We dug into our food-delivery company data to look through other companies that have not raised since calendar year 2015 and are not seeing significant traction per our Mosaic algorithm, which tracks private company health. Absent further funding they are at risk of shutting down or being at risk of down exits. Our list includes both grocery and prepared meal delivery.  
  • KitchFix based in Chicago has not raised since its Angel round in 2015. It aims to deliver healthy meals and has only expanded to Milwaukee.
  • EatFirst in the UK has not raised since its Series A in 2015 and has seen web traffic, social mentions, and media mentions drop recently per Mosaic data.
  • Zesty is another to watch. The San Francisco-based meal delivery startup has not raised since July 2015. The company is backed by prominent investors including Founders Fund, SV Angel, and Y Combinator. Nevertheless, it was reported that the company cut roughly 20% of its staff earlier this year after failing to hit sales projections.
  • Gobble which delivers meals from independent chefs has not raised since receiving an $11M Series A in October 2015.

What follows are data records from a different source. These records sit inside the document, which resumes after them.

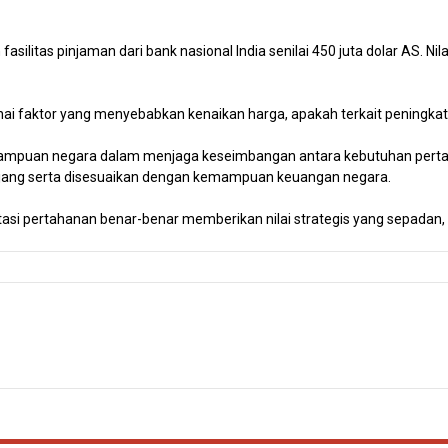
ilitas pinjaman dari bank nasional India senilai 450 juta dolar AS. Nila
 faktor yang menyebabkan kenaikan harga, apakah terkait peningkatan
mpuan negara dalam menjaga keseimbangan antara kebutuhan pertahana
njang serta disesuaikan dengan kemampuan keuangan negara.
estasi pertahanan benar-benar memberikan nilai strategis yang sepad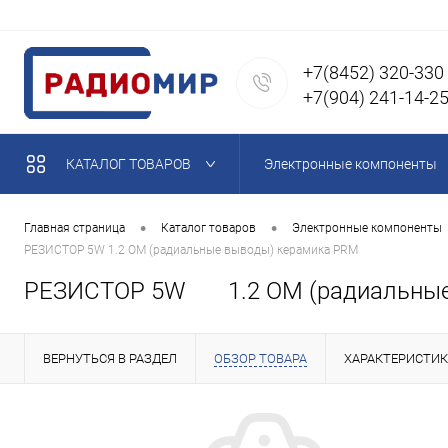
+7(8452) 320-330
+7(904) 241-14-2
КАТАЛОГ ТОВАРОВ
Электронные компоненты
Магниты неодимовые
•
•
Главная страница
Каталог товаров
Электронные компоненты
РЕЗИСТОР 5W 1.2 OM (радиальные выводы) керамика PRM
Паяльное оборудование, п
РЕЗИСТОР 5W 1.2 OM (радиальные
Кабель, провода, кабельна
ВЕРНУТЬСЯ В РАЗДЕЛ
ОБЗОР ТОВАРА
ХАРАКТЕРИСТИ
Акустические компоненты,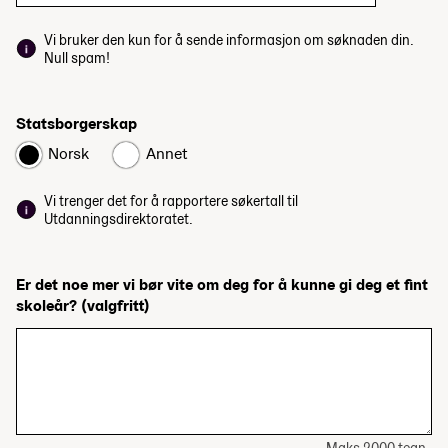
Vi bruker den kun for å sende informasjon om søknaden din.
Null spam!
Statsborgerskap
Norsk
Annet
Vi trenger det for å rapportere søkertall til
Utdanningsdirektoratet.
Er det noe mer vi bør vite om deg for å kunne gi deg et fint
skoleår?
(valgfritt)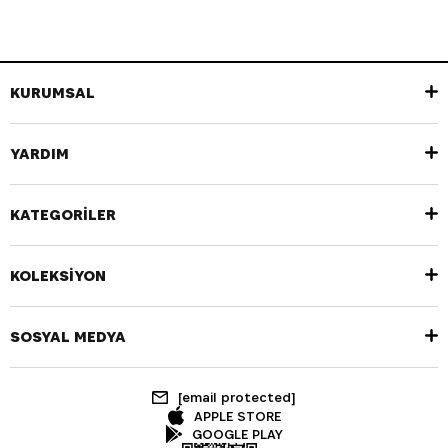
KURUMSAL
YARDIM
KATEGORİLER
KOLEKSİYON
SOSYAL MEDYA
[email protected]
APPLE STORE
GOOGLE PLAY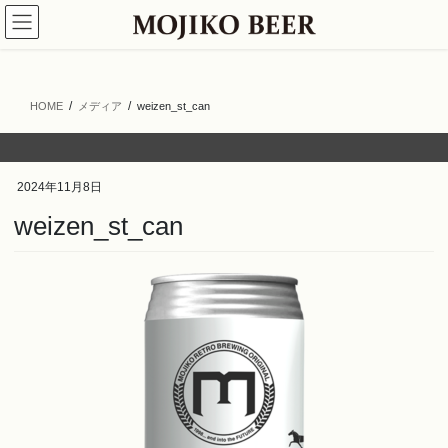
コ
ナ
ン
ビ
テ
ゲ
ン
ー
ツ
シ
HOME
メディア
weizen_st_can
へ
ョ
ス
ン
キ
に
ッ
移
2024年11月8日
プ
動
weizen_st_can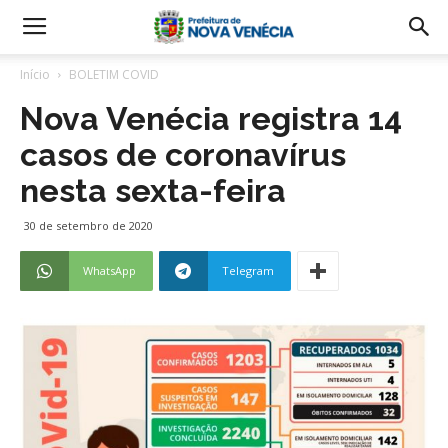
Início
BOLETIM COVID
Nova Venécia registra 14
casos de coronavírus
nesta sexta-feira
30 de setembro de 2020
WhatsApp
Telegram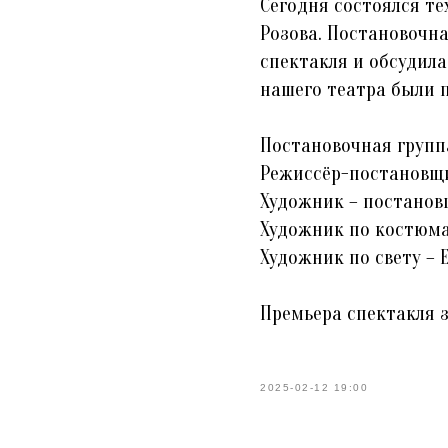
Сегодня состоялся те
Розова. Постановочн
спектакля и обсудил
нашего театра были 
Постановочная групп
Режиссёр-постановщи
Художник – постанов
Художник по костюма
Художник по свету – 
Премьера спектакля 
2025-02-12 19:00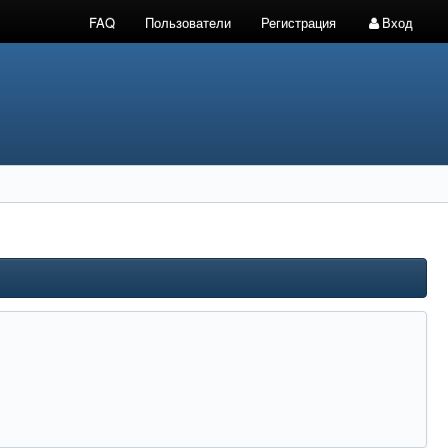
FAQ
Пользователи
Регистрация
Вход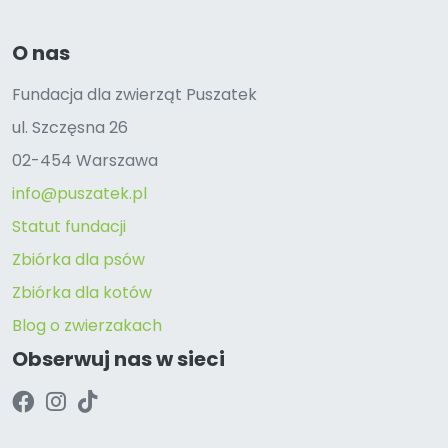
O nas
Fundacja dla zwierząt Puszatek
ul. Szczęsna 26
02-454 Warszawa
info@puszatek.pl
Statut fundacji
Zbiórka dla psów
Zbiórka dla kotów
Blog o zwierzakach
Obserwuj nas w sieci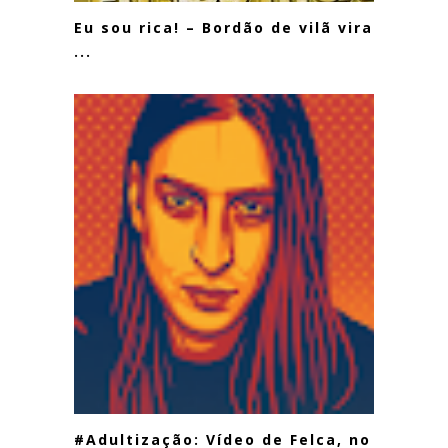
Eu sou rica! – Bordão de vilã vira
...
#Adultização: Vídeo de Felca, no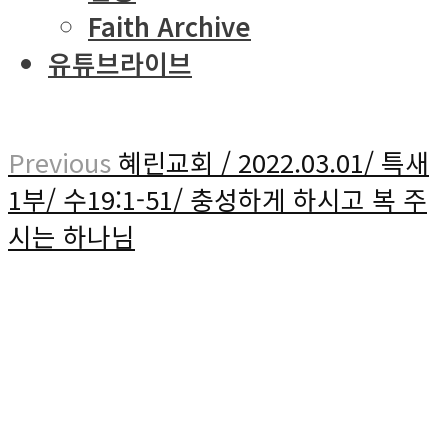
Faith Archive
유튜브라이브
Previous
혜린교회 / 2022.03.01/ 특새
1부/ 수19:1-51/ 충성하게 하시고 복 주
시는 하나님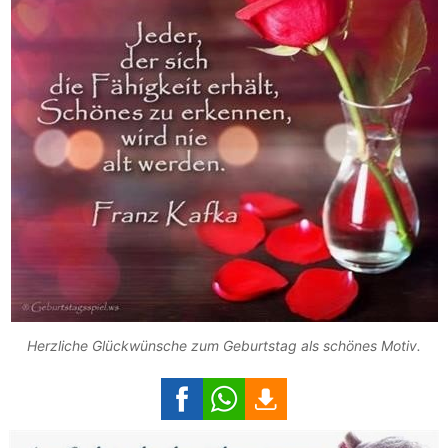
Herzliche Glückwünsche zum Geburtstag als schönes Motiv.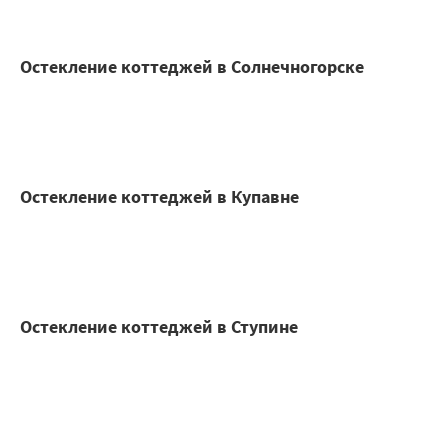
Остекление коттеджей в Солнечногорске
Остекление коттеджей в Купавне
Остекление коттеджей в Ступине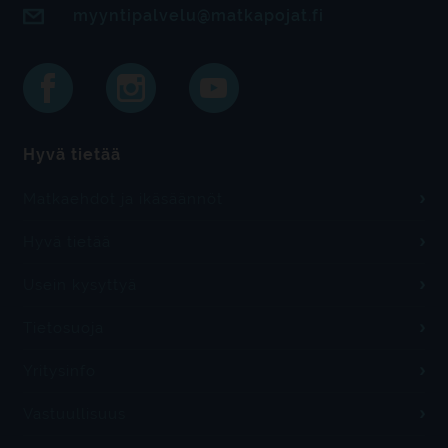
myyntipalvelu@matkapojat.fi
Hyvä tietää
Matkaehdot ja ikäsäännöt
Hyvä tietää
Usein kysyttyä
Tietosuoja
Yritysinfo
Vastuullisuus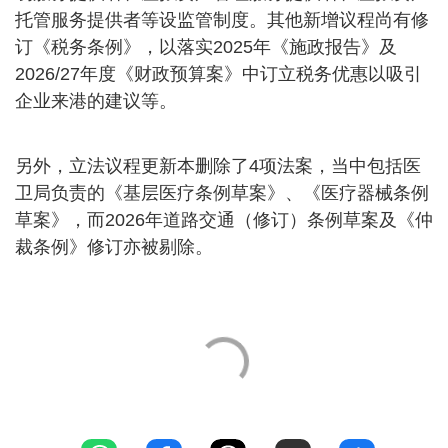
托管服务提供者等设监管制度。其他新增议程尚有修
订《税务条例》，以落实2025年《施政报告》及
2026/27年度《财政预算案》中订立税务优惠以吸引
企业来港的建议等。
另外，立法议程更新本删除了4项法案，当中包括医
卫局负责的《基层医疗条例草案》、《医疗器械条例
草案》，而2026年道路交通（修订）条例草案及《仲
裁条例》修订亦被剔除。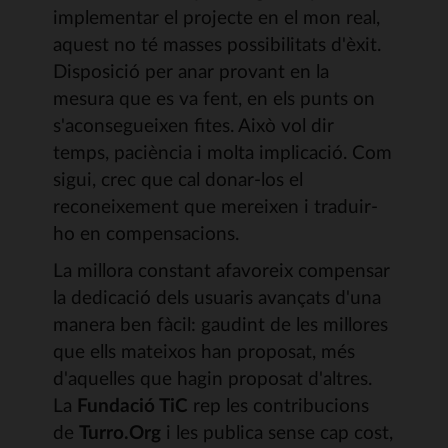
implementar el projecte en el mon real,
aquest no té masses possibilitats d'èxit.
Disposició per anar provant en la
mesura que es va fent, en els punts on
s'aconsegueixen fites. Això vol dir
temps, paciència i molta implicació. Com
sigui, crec que cal donar-los el
reconeixement que mereixen i traduir-
ho en compensacions.
La millora constant afavoreix compensar
la dedicació dels usuaris avançats d'una
manera ben fàcil: gaudint de les millores
que ells mateixos han proposat, més
d'aquelles que hagin proposat d'altres.
La
Fundació TiC
rep les contribucions
de
Turro.Org
i les publica sense cap cost,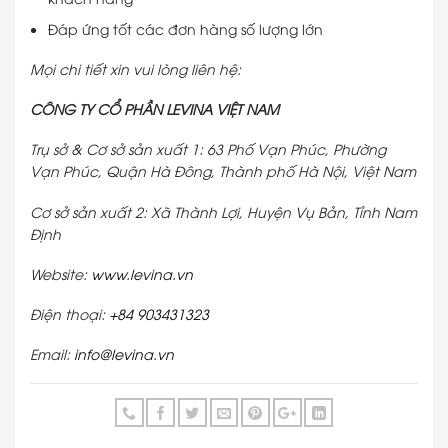
Đáp ứng tốt các đơn hàng số lượng lớn
Mọi chi tiết xin vui lòng liên hệ:
CÔNG TY CỔ PHẦN LEVINA VIỆT NAM
Trụ sở & Cơ sở sản xuất 1: 63 Phố Vạn Phúc, Phường
Vạn Phúc, Quận Hà Đông, Thành phố Hà Nội, Việt Nam
Cơ sở sản xuất 2: Xã Thành Lợi, Huyện Vụ Bản, Tỉnh Nam
Định
Website:
www.levina.vn
Điện thoại:
+84 903431323
Email:
info@levina.vn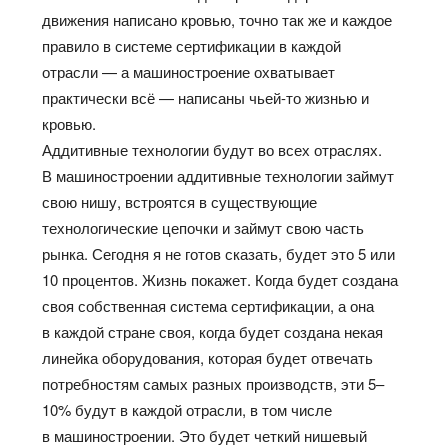
движения написано кровью, точно так же и каждое
правило в системе сертификации в каждой
отрасли — а машиностроение охватывает
практически всё — написаны чьей-то жизнью и
кровью.
Аддитивные технологии будут во всех отраслях.
В машиностроении аддитивные технологии займут
свою нишу, встроятся в существующие
технологические цепочки и займут свою часть
рынка. Сегодня я не готов сказать, будет это 5 или
10 процентов. Жизнь покажет. Когда будет создана
своя собственная система сертификации, а она
в каждой стране своя, когда будет создана некая
линейка оборудования, которая будет отвечать
потребностям самых разных производств, эти 5–
10% будут в каждой отрасли, в том числе
в машиностроении. Это будет четкий нишевый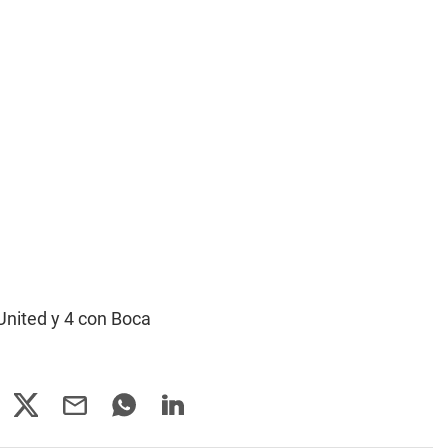
United y 4 con Boca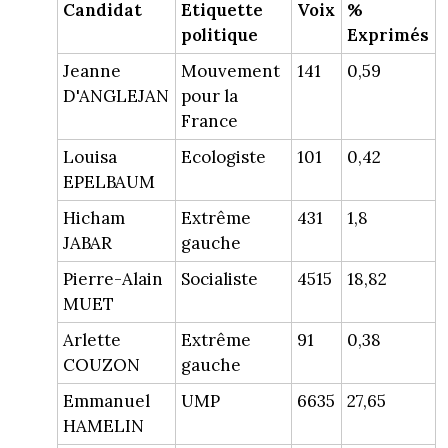
Candidat
Etiquette
Voix
%
politique
Exprimés
Jeanne
Mouvement
141
0,59
D'ANGLEJAN
pour la
France
Louisa
Ecologiste
101
0,42
EPELBAUM
Hicham
Extrême
431
1,8
JABAR
gauche
Pierre-Alain
Socialiste
4515
18,82
MUET
Arlette
Extrême
91
0,38
COUZON
gauche
Emmanuel
UMP
6635
27,65
HAMELIN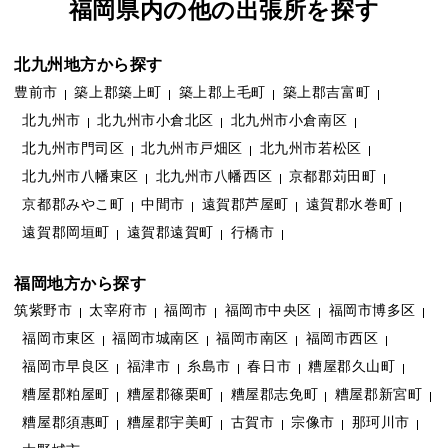
福岡県内の他の出張所を探す
北九州地方から探す
豊前市
築上郡築上町
築上郡上毛町
築上郡吉富町
北九州市
北九州市小倉北区
北九州市小倉南区
北九州市門司区
北九州市戸畑区
北九州市若松区
北九州市八幡東区
北九州市八幡西区
京都郡苅田町
京都郡みやこ町
中間市
遠賀郡芦屋町
遠賀郡水巻町
遠賀郡岡垣町
遠賀郡遠賀町
行橋市
福岡地方から探す
筑紫野市
太宰府市
福岡市
福岡市中央区
福岡市博多区
福岡市東区
福岡市城南区
福岡市南区
福岡市西区
福岡市早良区
福津市
糸島市
春日市
糟屋郡久山町
糟屋郡粕屋町
糟屋郡篠栗町
糟屋郡志免町
糟屋郡新宮町
糟屋郡須惠町
糟屋郡宇美町
古賀市
宗像市
那珂川市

  • In India Chef’s Basket also has not raised in 18 months. Another India food delivery company Bite Club shut down last year.
Another company to watch is India-based grocery-delivery startup Grofers, which is well-funded having raised a total of $166M but hasn't raised since November 2015, in which it received $120M from well-known investors including SoftBank Group and Sequoia Capital India. It was reported that Grofers cut 10% of its workforce in 2016. Additionally, it has been reported that Grofers had to modify its delivery model in order to cope with losses. 
Recently Grofers reopened in several cities where it had shut down and was reported to be in merger talks with another online grocer BigBasket which has raised upwards of $250M and was valued at $500M last year upon raising a $150M Series D.
In order to find all currently-active food delivery companies with a last funding date between January 2015 and January 2016 search here.
Check out our meal delivery Collection and our grocery delivery Collection, both of which are tagged for filtering through different types of delivery models.

The Most Data

We tracked over 280 global financings this past week. Here are 5 of the most notable deals. Run this search to see them all. 
  • Tuandaiwang, the operator of P2P online lending site, raised a $292M Series D from Beihai Hongtai Investment, China Minsheng Investment, and Yisheng Innovation.
  • Haier U-home, a smart home brand, raised $138.3M in Series B funding. Investors in the round included Forebright Capital Management and Tianfeng Securities.
  • Yuanfudao, an ed tech platform, raised $120M in Series E funding from Tencent Holdings and Warburg Pincus.
  • Bangalore-based food ordering app Swiggy raised an $80M Series E from investors including Accel Partners India, Bessemer Venture Partners, and Norwest Venture Partners.
  • Mattress manufacturer Casper raised $75M in Series C funding from Institutional Venture Partners, Lerer Hippeau Ventures, New Enterprise Associates, and Target Corporation.